Task item: Transcribe the listing in full, excluding any pictures.

Data in this exercise:
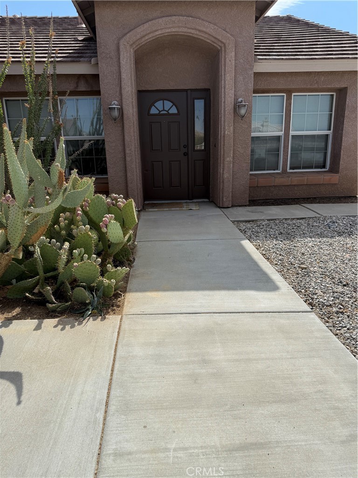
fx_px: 331
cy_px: 239
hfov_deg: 56.8
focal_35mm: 24
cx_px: 179
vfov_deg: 71.6
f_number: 1.78
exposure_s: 1/6711
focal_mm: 6.76
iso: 80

Answer for the task:
fx_px: 331
cy_px: 239
hfov_deg: 56.8
focal_35mm: 24
cx_px: 179
vfov_deg: 71.6
f_number: 1.78
exposure_s: 1/6711
focal_mm: 6.76
iso: 80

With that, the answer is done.